What are the responsibilities and job description for the Large Scale ML Infrastructure Architect position at Impax Recruitment?
About the Position
This is an exciting opportunity to join our team at Impax Recruitment as a Large Scale ML Infrastructure Architect. You will be responsible for building and managing large-scale ML infrastructure, designing scalable pipelines, and exploring new training techniques.
Key Responsibilities:
- Architect and maintain distributed systems for training and inference of large machine learning models, ensuring optimal performance across all stages.
- Develop and implement end-to-end data processing pipelines capable of handling massive datasets, from ingestion and transformation to model training and deployment.
- Research and implement cutting-edge training methods, including parallelization strategies and precision trade-offs, to improve the performance and scalability of model training.
- Analyze and enhance low-level GPU operations to improve efficiency, reduce latency, and maximize hardware utilization in complex ML tasks.

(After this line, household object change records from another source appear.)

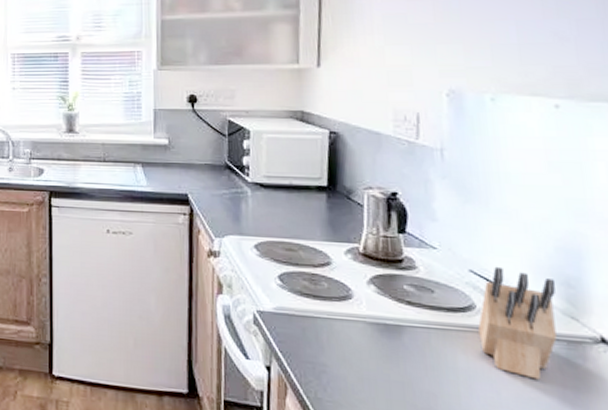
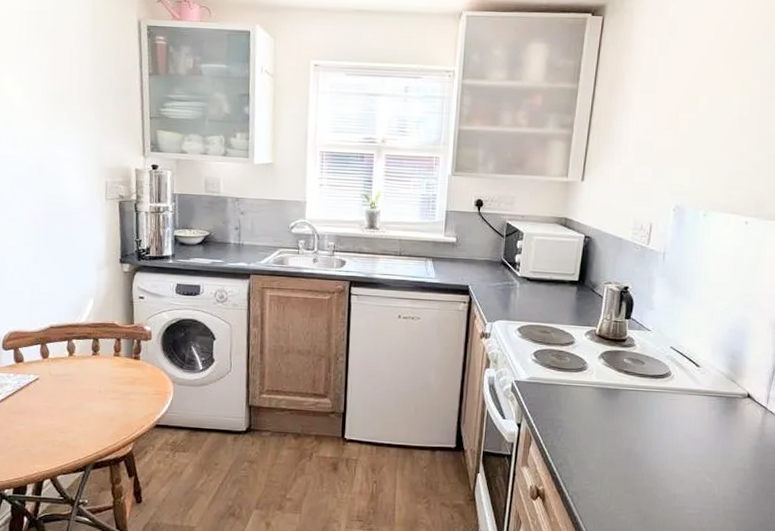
knife block: present [478,266,557,380] -> none [670,344,726,425]

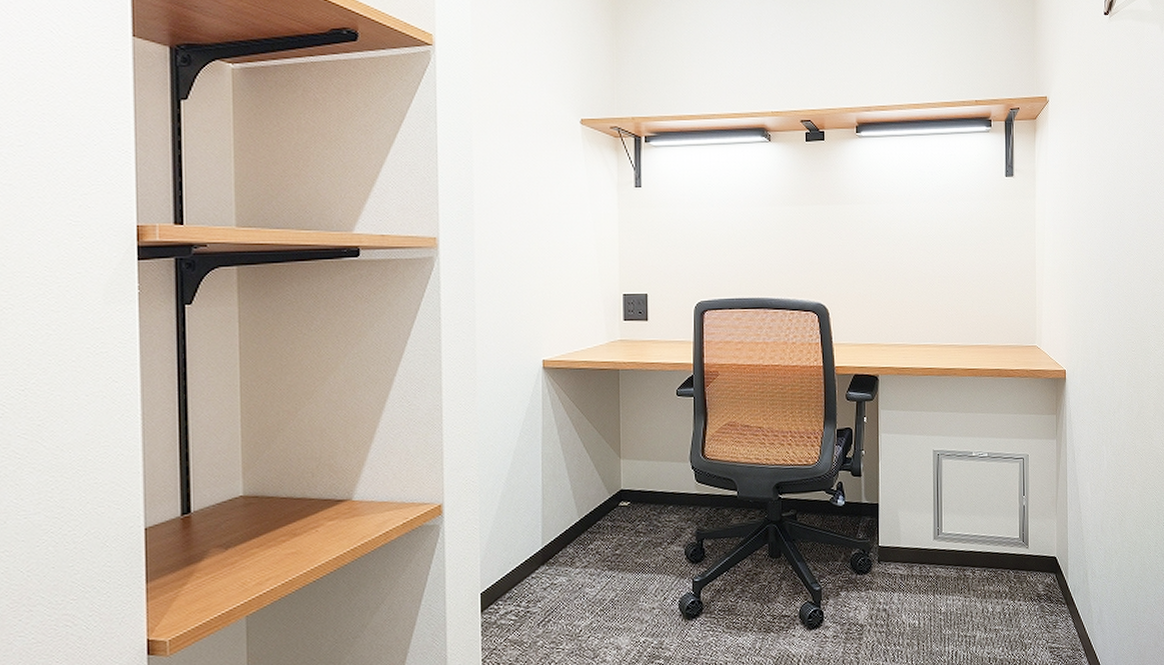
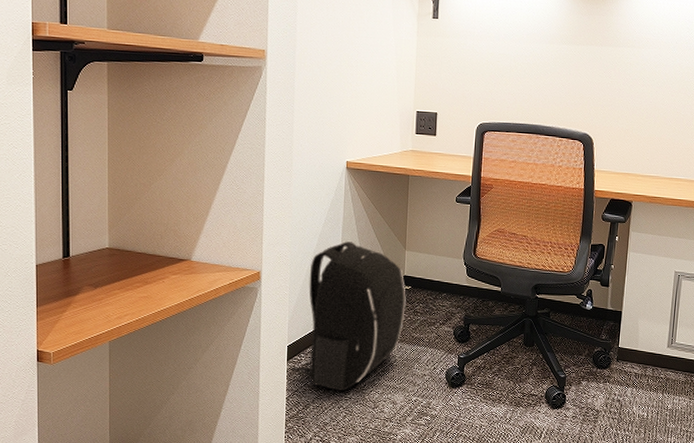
backpack: none [486,455,625,642] -> present [290,241,406,391]

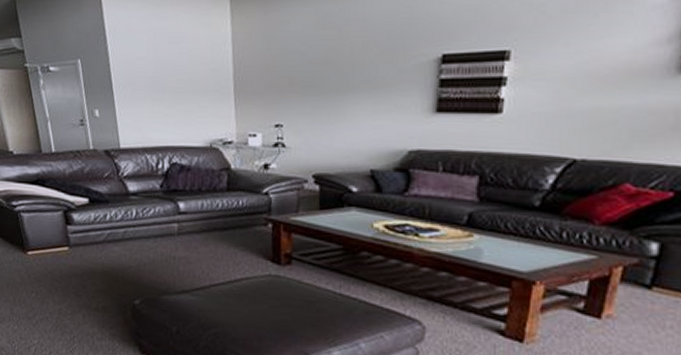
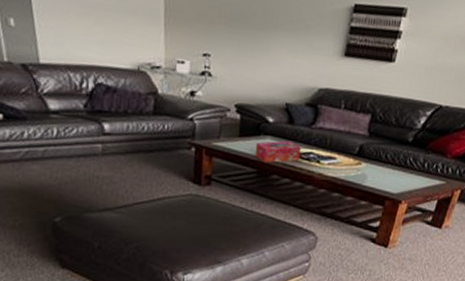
tissue box: none [339,211,394,238] -> present [254,140,302,163]

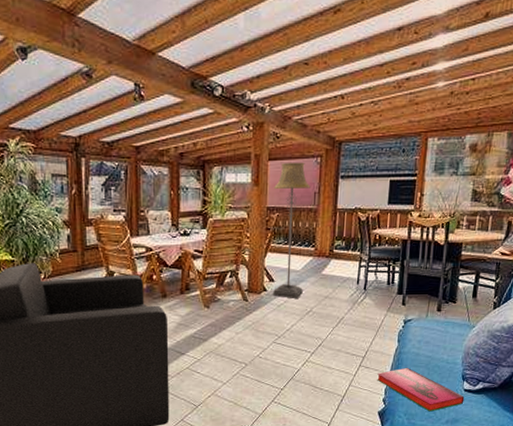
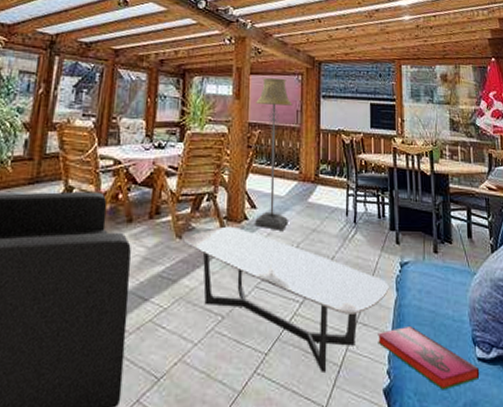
coffee table: none [212,297,392,401] -> present [184,226,389,372]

- Stay updated on industry trends and advancements in ML research to incorporate new ideas and techniques into our systems.
What We're Looking For:
- A strong problem-solver with fast execution and adaptability in tackling complex problems with speed and creativity.
- Expertise in optimizing ML workloads, including leveraging advanced techniques like mixed-precision training and hardware optimization.
- Experience with distributed training frameworks, such as FSDP or DeepSpeed, and cloud platforms, including GCP, AWS, or Azure.
- Hands-on experience with containerization and orchestration tools like Docker and Kubernetes.
- Distributed systems and scalable serving expertise, including building task management systems and deploying ML models in production environments.
- Knowledge of monitoring and observability practices, including logging and tracking performance in ML systems.
Other Benefits:
- Fully onsite position in SF with startup hours.